Co-pilot Plesel adalah warga negara Perancis yang lahir di wilayah Karibia Martinique. Ia memiliki sekitar 2.200 jam terbang selama sekitar tiga tahun terbang untuk AirAsia. Sedangkan kapten pilot Iriyanto, telah berpengalaman 6.100 jam terbang selama di AirAsia.
Berdasarkan data yang diunduh dari black box (FDR dan CVR)AirAsia, sistem peringatan pesawat stall menyala saat pesawat mencapai ketinggian 37.000 kaki, beberapa menit sebelum jatuh. Peringatan stall biasanya datang pada saat pesawat naik pada sudut yang lebih dari 8 derajat, kata Mardjono.
Mardjono menambahkan bahwa awak pesawat yang memiliki lisensi dan sertifikat medis yang valid tersebut menegaskan bahwa mereka berada dalam kesehatan yang baik. Dia juga mengatakan, pesawat itu pun layak terbang dan beroperasi dalam keadaaan berat badan seimbang sesuai peraturan.

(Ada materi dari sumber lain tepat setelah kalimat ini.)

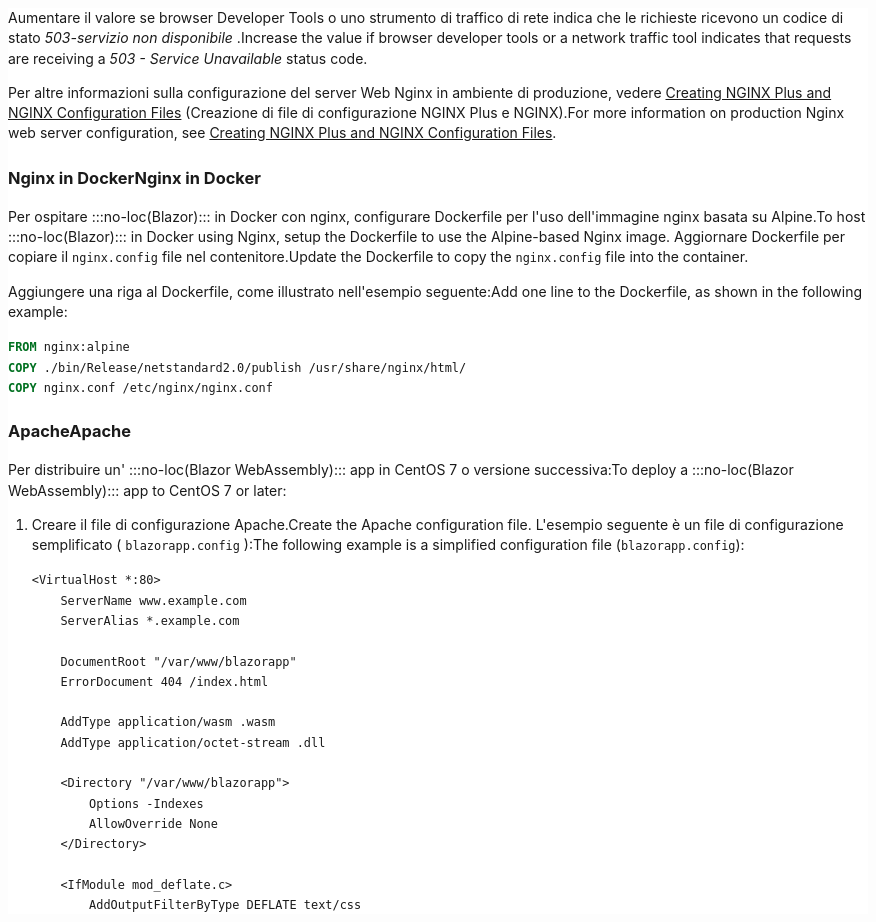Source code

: <span data-ttu-id="44e00-293">Aumentare il valore se browser Developer Tools o uno strumento di traffico di rete indica che le richieste ricevono un codice di stato *503-servizio non disponibile* .</span><span class="sxs-lookup"><span data-stu-id="44e00-293">Increase the value if browser developer tools or a network traffic tool indicates that requests are receiving a *503 - Service Unavailable* status code.</span></span>

<span data-ttu-id="44e00-294">Per altre informazioni sulla configurazione del server Web Nginx in ambiente di produzione, vedere [Creating NGINX Plus and NGINX Configuration Files](https://docs.nginx.com/nginx/admin-guide/basic-functionality/managing-configuration-files/) (Creazione di file di configurazione NGINX Plus e NGINX).</span><span class="sxs-lookup"><span data-stu-id="44e00-294">For more information on production Nginx web server configuration, see [Creating NGINX Plus and NGINX Configuration Files](https://docs.nginx.com/nginx/admin-guide/basic-functionality/managing-configuration-files/).</span></span>

### <a name="nginx-in-docker"></a><span data-ttu-id="44e00-295">Nginx in Docker</span><span class="sxs-lookup"><span data-stu-id="44e00-295">Nginx in Docker</span></span>

<span data-ttu-id="44e00-296">Per ospitare :::no-loc(Blazor)::: in Docker con nginx, configurare Dockerfile per l'uso dell'immagine nginx basata su Alpine.</span><span class="sxs-lookup"><span data-stu-id="44e00-296">To host :::no-loc(Blazor)::: in Docker using Nginx, setup the Dockerfile to use the Alpine-based Nginx image.</span></span> <span data-ttu-id="44e00-297">Aggiornare Dockerfile per copiare il `nginx.config` file nel contenitore.</span><span class="sxs-lookup"><span data-stu-id="44e00-297">Update the Dockerfile to copy the `nginx.config` file into the container.</span></span>

<span data-ttu-id="44e00-298">Aggiungere una riga al Dockerfile, come illustrato nell'esempio seguente:</span><span class="sxs-lookup"><span data-stu-id="44e00-298">Add one line to the Dockerfile, as shown in the following example:</span></span>

```dockerfile
FROM nginx:alpine
COPY ./bin/Release/netstandard2.0/publish /usr/share/nginx/html/
COPY nginx.conf /etc/nginx/nginx.conf
```

### <a name="apache"></a><span data-ttu-id="44e00-299">Apache</span><span class="sxs-lookup"><span data-stu-id="44e00-299">Apache</span></span>

<span data-ttu-id="44e00-300">Per distribuire un' :::no-loc(Blazor WebAssembly)::: app in CentOS 7 o versione successiva:</span><span class="sxs-lookup"><span data-stu-id="44e00-300">To deploy a :::no-loc(Blazor WebAssembly)::: app to CentOS 7 or later:</span></span>

1. <span data-ttu-id="44e00-301">Creare il file di configurazione Apache.</span><span class="sxs-lookup"><span data-stu-id="44e00-301">Create the Apache configuration file.</span></span> <span data-ttu-id="44e00-302">L'esempio seguente è un file di configurazione semplificato ( `blazorapp.config` ):</span><span class="sxs-lookup"><span data-stu-id="44e00-302">The following example is a simplified configuration file (`blazorapp.config`):</span></span>

   ```
   <VirtualHost *:80>
       ServerName www.example.com
       ServerAlias *.example.com

       DocumentRoot "/var/www/blazorapp"
       ErrorDocument 404 /index.html

       AddType application/wasm .wasm
       AddType application/octet-stream .dll
   
       <Directory "/var/www/blazorapp">
           Options -Indexes
           AllowOverride None
       </Directory>

       <IfModule mod_deflate.c>
           AddOutputFilterByType DEFLATE text/css
   ```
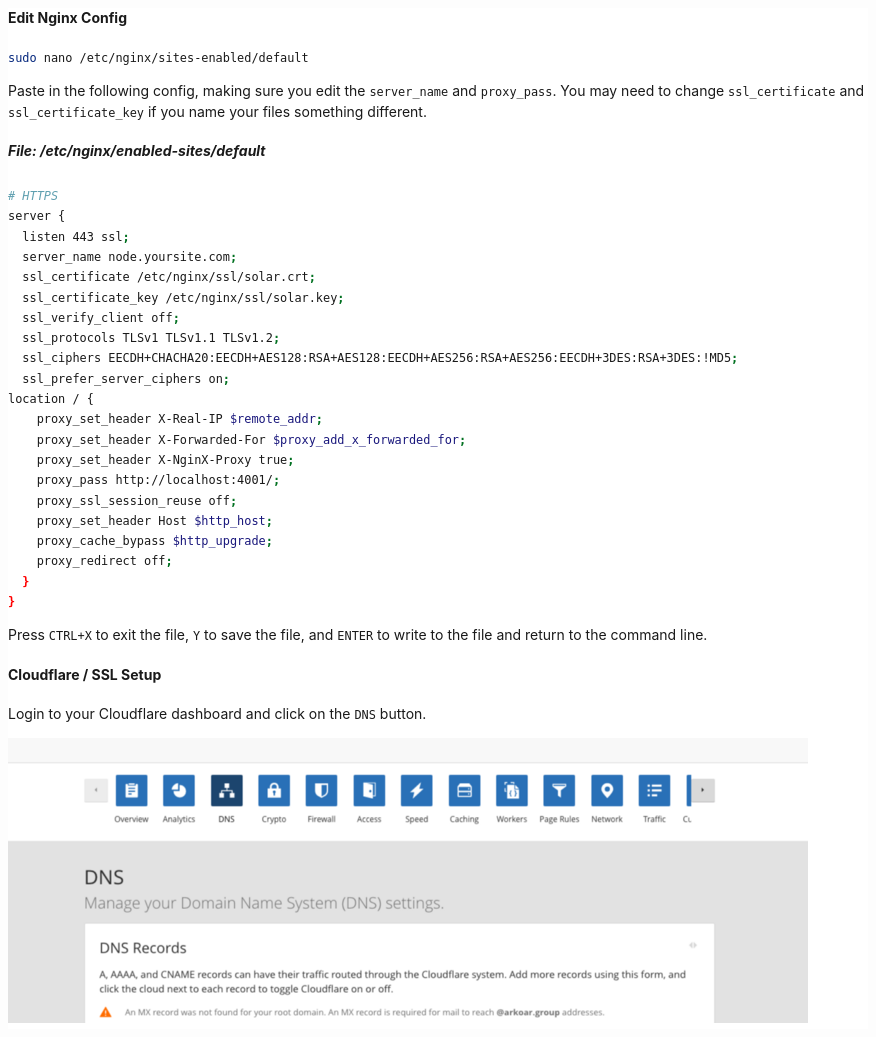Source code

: #### Edit Nginx Config

```bash
sudo nano /etc/nginx/sites-enabled/default
```

Paste in the following config, making sure you edit the `server_name` and `proxy_pass`. You may need to change `ssl_certificate` and `ssl_certificate_key`
if you name your files something different.

##### File: /etc/nginx/enabled-sites/default

```bash
# HTTPS
server {
  listen 443 ssl;
  server_name node.yoursite.com;
  ssl_certificate /etc/nginx/ssl/solar.crt;
  ssl_certificate_key /etc/nginx/ssl/solar.key;
  ssl_verify_client off;
  ssl_protocols TLSv1 TLSv1.1 TLSv1.2;
  ssl_ciphers EECDH+CHACHA20:EECDH+AES128:RSA+AES128:EECDH+AES256:RSA+AES256:EECDH+3DES:RSA+3DES:!MD5;
  ssl_prefer_server_ciphers on;
location / {
    proxy_set_header X-Real-IP $remote_addr;
    proxy_set_header X-Forwarded-For $proxy_add_x_forwarded_for;
    proxy_set_header X-NginX-Proxy true;
    proxy_pass http://localhost:4001/;
    proxy_ssl_session_reuse off;
    proxy_set_header Host $http_host;
    proxy_cache_bypass $http_upgrade;
    proxy_redirect off;
  }
}
```

Press `CTRL+X` to exit the file, `Y` to save the file, and `ENTER` to write to the file and return to the command line.

#### Cloudflare / SSL Setup

Login to your Cloudflare dashboard and click on the `DNS` button.

![cloudflare dns](./assets/secure/cloudflare_dns.png)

Lebih lanjut KNKT menjelaskan bahwa pesawat nahas itu meminta izin kepada ATC Soeta Jakarta untuk bergeser ke kiri menghindari gumpalan awan tebal cumulus nimbus di hadapannya. Pihak ATC pun segera menyetujui. Pesawat pun bergeser ke kiri sejauh 7 nautical miles (1 nautical miles = 1.62 km). Lalu, pesawat itupun meminta untuk menaikkan ketinggian, tetapi tak menjelaskan alasannya.
Beberapa menit kemudian pihak ATC menyetujui permintaan pesawat itu, namun tak ada respon dari pilot.
Penyidik KNKT lainnya yaitu Ertata Lananggalih juga mengatakan FDR menunjukkan bahwa sekitar waktu itu pesawat naik dari 32.000 kaki ke 37.400 kaki hanya dalam 30 detik, dan kemudian mulai turun kembali ke ketinggian sebelumnya dalam 30 detik berikutnya.
Pada 06:20wib, kedua FDR dan CVR itu pun berhenti merekam, katanya.
Pesawat AirAsia QZ8501 jatuh pada Minggu, 28 Desember, 2014, menewaskan 162 penumpang dan awak pesawat. Saat ini, Badan Search and Rescue Nasional (Basarnas) telah menemukan 73 jenazah, tersisa 89 korban dalam pencarian.